In the future though I would not get involved and if your DH ropes you in as backup remind him you are capable of sorting these things out without needing intervention and he should too.

lifeinthehills · 08/12/2022 00:44

saraclara · 08/12/2022 00:37

Yep. Normally the MN response is "his child, his problem". But now DD is the step dad's problem. Because he's a man, presumably.

It became the step parent's problem when they agreed to do the pick up. Had he not, it wouldn't have been.

PollyPut · 08/12/2022 00:46

If I was in DH's position, I would have stayed. Only reason I'd have gone back without DD would be if there was another child or someone I cared for at home that was waiting for me.

Cold after being outside for over an hour, dark. Physically exhausted after sports match. Possibly upset if they lost. Probably has homework to do. Had been offered a lift so she gets home quicker.
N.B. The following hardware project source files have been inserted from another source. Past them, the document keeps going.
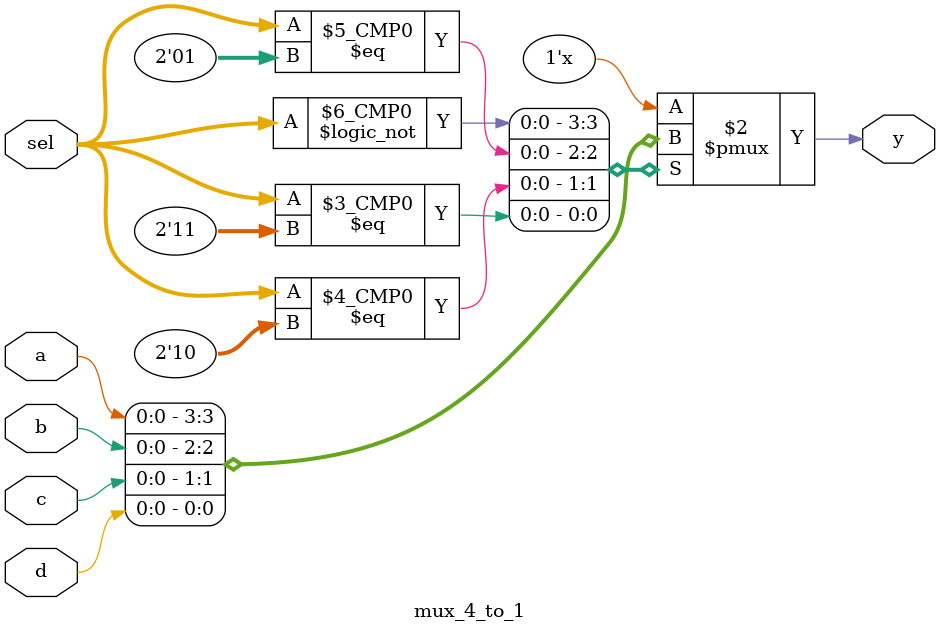
<source format=v>
`timescale 1ns / 1ps

module mux_4_to_1(
    input [1:0] sel,
    input a,
    input b,
    input c,
    input d,
    output reg y
    );
    
    reg data;
    
    always @(*) begin
        case(sel)
            2'b00 : y <= a;
            2'b01 : y <= b;
            2'b10 : y <= c;
            2'b11 : y <= d;
            default : y <= a;
        endcase
    end

endmodule

</source>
I would have just stayed. She will think toddler is the priority.

After this she may not ask for or accept lifts in future when she does actually need them for her safety so worth talking to her about giving more notice if plans change next time, to leave the door open.

Miajk · 08/12/2022 00:51

Cornishclio · 08/12/2022 00:43

Goodness me some of these answers reflect why many teenagers are totally unprepared for life when they eventually get to University or out into the workplace. DD is 16 and perfectly capable of walking for 10 minutes and catching a bus at 5.45. My 16 year old DDs and myself had part time jobs and all managed to get ourselves to and from without lifts unless very late at night. She is only 2 years off being an adult and is acting very childish. Toddler on the other hand is no doubt cold, hungry and grumpy and after being in the car for an hour already people think it is no issue to entertain them for another hour.

In the future though I would not get involved and if your DH ropes you in as backup remind him you are capable of sorting these things out without needing intervention and he should too.

Oh enough with that silly nonsense.

It's not childish to look forward to a lift home you won't get due to a change of plans you didn't make.

Unlike toddler a 16 year old has responsibilities and exams. A lift can make a difference to an already long day of school, activities, etc.

This is the kind of nonsense parents say all the time "kids these days are so unprepared" - no, we just thankfully raised the standard for parenting.

Miajk · 08/12/2022 00:52

HotChoxs · 08/12/2022 00:41

OP I'm so sorry these people who have anger issues against their parents are taking it out on you. It's clear that an effort was made to pick her up, if the toddler was priority or you were a "whatever leave me alone parent" this would have not happened.

The message to your daughter was correct, you are having a tough time at work, everything doesn't revolve around her, and she can do her bit by getting the bus home when there's a change of plan.

Doesn't revolve around her but does about the toddler, because the toddlers needs are put above DDs (probably not the first time), and mum doesn't give a crap as long as she's left alone.